» **Work instruction**
Return all lines of the data in which the string "Tortora" occurs.

» **Supplied entries**
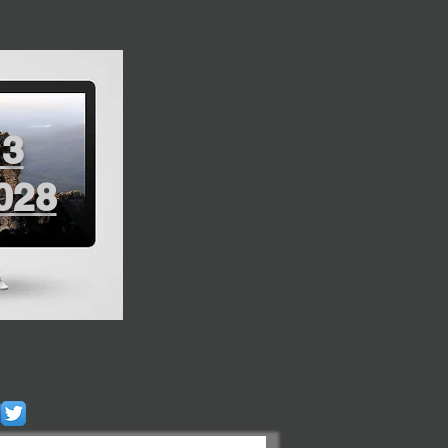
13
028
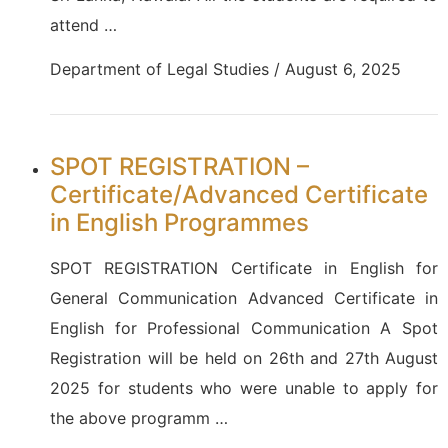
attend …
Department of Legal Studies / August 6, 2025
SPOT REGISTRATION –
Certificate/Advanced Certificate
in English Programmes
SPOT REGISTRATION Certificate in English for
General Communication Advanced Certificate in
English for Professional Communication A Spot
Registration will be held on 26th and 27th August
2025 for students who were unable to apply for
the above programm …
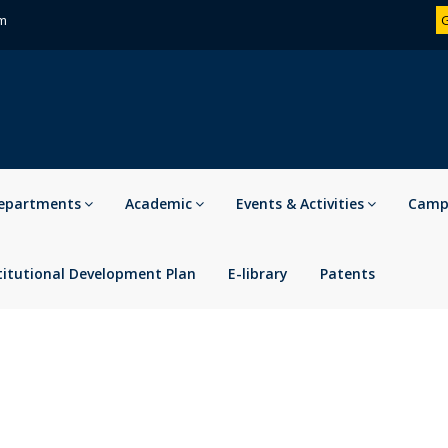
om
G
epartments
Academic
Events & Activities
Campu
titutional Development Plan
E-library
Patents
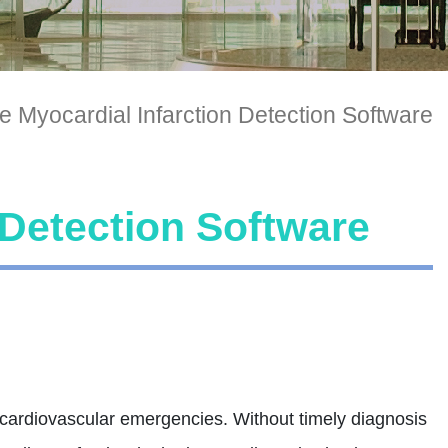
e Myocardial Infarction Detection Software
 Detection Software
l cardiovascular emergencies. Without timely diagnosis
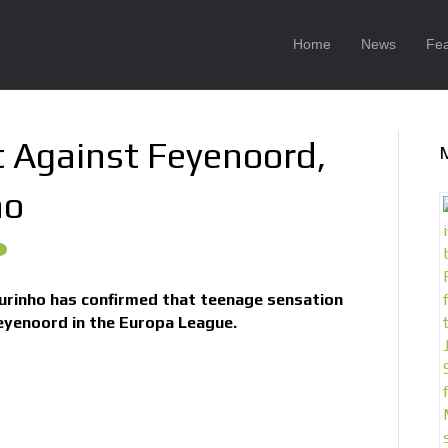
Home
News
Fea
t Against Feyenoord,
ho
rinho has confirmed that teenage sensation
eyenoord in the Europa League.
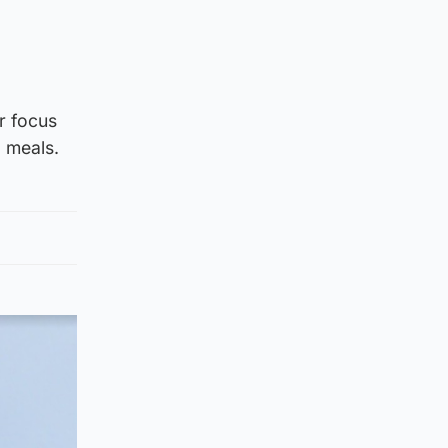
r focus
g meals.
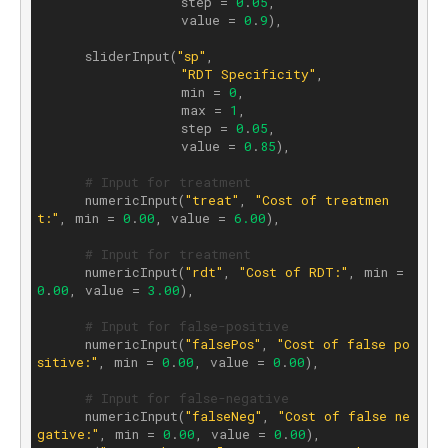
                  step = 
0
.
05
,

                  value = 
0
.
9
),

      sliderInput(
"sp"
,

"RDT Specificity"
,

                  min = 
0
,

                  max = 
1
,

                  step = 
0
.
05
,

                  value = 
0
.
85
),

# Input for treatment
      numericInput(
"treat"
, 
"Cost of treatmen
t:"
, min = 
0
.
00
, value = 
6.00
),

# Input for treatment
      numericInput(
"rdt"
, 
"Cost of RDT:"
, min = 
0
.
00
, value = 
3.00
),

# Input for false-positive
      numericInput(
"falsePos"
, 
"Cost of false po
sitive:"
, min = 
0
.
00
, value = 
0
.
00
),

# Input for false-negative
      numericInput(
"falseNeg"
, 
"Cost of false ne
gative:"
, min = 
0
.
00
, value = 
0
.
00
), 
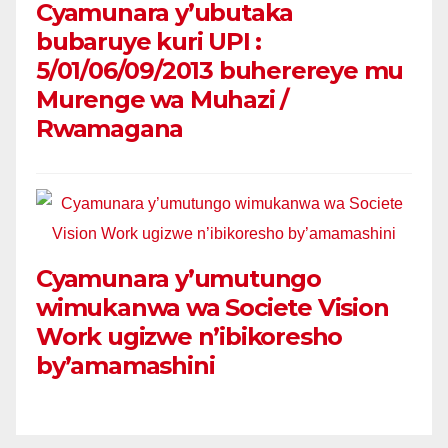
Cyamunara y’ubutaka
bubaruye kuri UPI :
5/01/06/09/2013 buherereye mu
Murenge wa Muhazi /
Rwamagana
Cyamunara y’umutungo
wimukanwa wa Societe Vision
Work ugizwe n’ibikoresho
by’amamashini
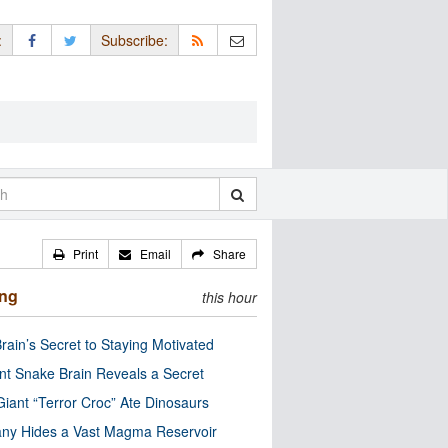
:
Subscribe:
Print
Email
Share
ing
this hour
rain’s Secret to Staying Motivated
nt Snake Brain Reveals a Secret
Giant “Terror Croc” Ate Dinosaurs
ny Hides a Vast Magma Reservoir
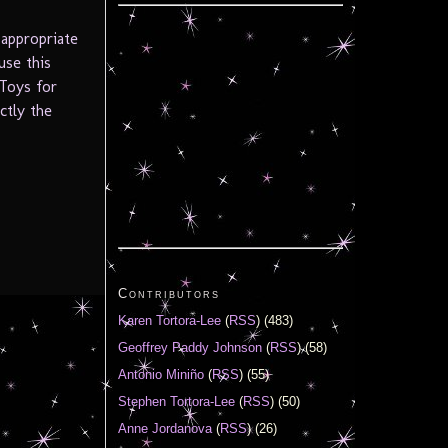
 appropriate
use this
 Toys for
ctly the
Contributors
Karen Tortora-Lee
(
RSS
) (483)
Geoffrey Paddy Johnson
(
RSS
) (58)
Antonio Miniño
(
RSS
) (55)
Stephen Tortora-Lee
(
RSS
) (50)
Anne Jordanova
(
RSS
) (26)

» **Answer space**
Karen Tortora-Lee
Stephen Tortora-Lee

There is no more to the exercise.